As far as your search for an online course in design methods,I would caution you that academic or instructional courses outside of design practice can be misleading, if not irrelevant. I think it is worth posting in this forum, for you and especially for those beginning their careers, some social reality of industrial design as an occupation. First industrial design, as differentiated from product design, is a profession, in that industrial designers are socially formatted and selected to advance into the occupation based on personality traits that are ameneable to interacting with decision makers in buisness that industrial design provides service to. Secondly, the service industrial design provides to business is a part of the collective activity that comprise a business world. It is the copperative activity of this 'world' that industrial designers participate in, but rarely finally determine product success. These two factors comprise the activity, and consequently the role of the industrial designer. The role of the industrial designer includes a methodology and may be of academic and intellectual interest, but there is of little consequence in business practice. A good example is the case where a designer uses a methodology to develop a successful sunglass design in the United States. This design is certain to fail because of structure, not design, in the prevailing U.S. fashion eyewear industry. In the aforementioned case, design methodology is of no consequence to product sucesss. Therefore, it is an important critical view of design methodology to regard it as specious, without a countervailing process of evaluation. I can't imagine any course you will find, outside of optimization, that will have a countervailing process of evaluation.
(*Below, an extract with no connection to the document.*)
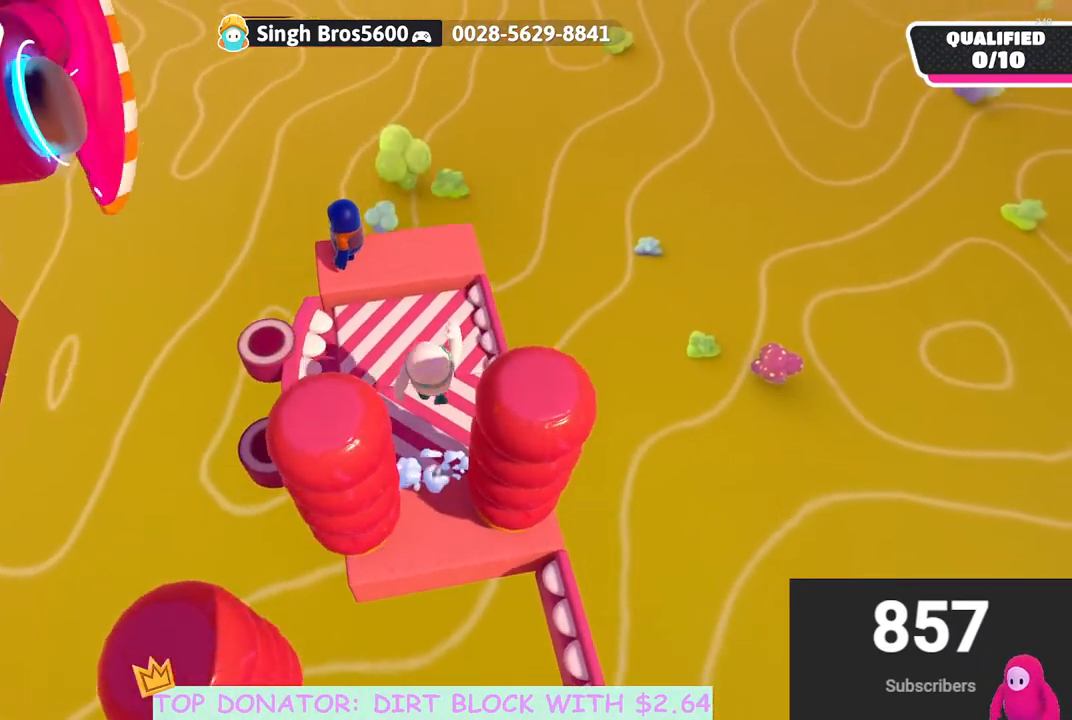
{"buttons": [], "left_stick": "center", "right_stick": "left", "events": [[100, "A", "up"], [233, "left_stick", "up-left"], [367, "right_stick", "left"], [500, "left_stick", "center"]]}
That being said, I think you would be better served by looking at the feild of business, for example of how industrial design is a product development resource, in particular, case studies involving innovations within a brand or market sector. I think you might be able to see that product development is a procedure and each of the product development stages deploys activity of different abilities. Advertising and its 3D analog- industrial design, both provide a product development service to business through a holistic process,. Perhaps to better understand the potential and perils of holistic design it might be helpful for you to compare the similarity of the holistic process in industrial design to that of holism of diagnosis(psychotherapy) in your chosen field of psychology.

So in closing, what I state above can be studied(if I understand your inquiry aims to-date in this forum) through the social research methods of case study, endomethodology, or consumer behavior. I think business case studies, rather than design research courses, would show how industrial design is integral in the activity of product development. Also it will help you undersatnd how products of collective activity bears the marks of the action of those who produce it (Becker).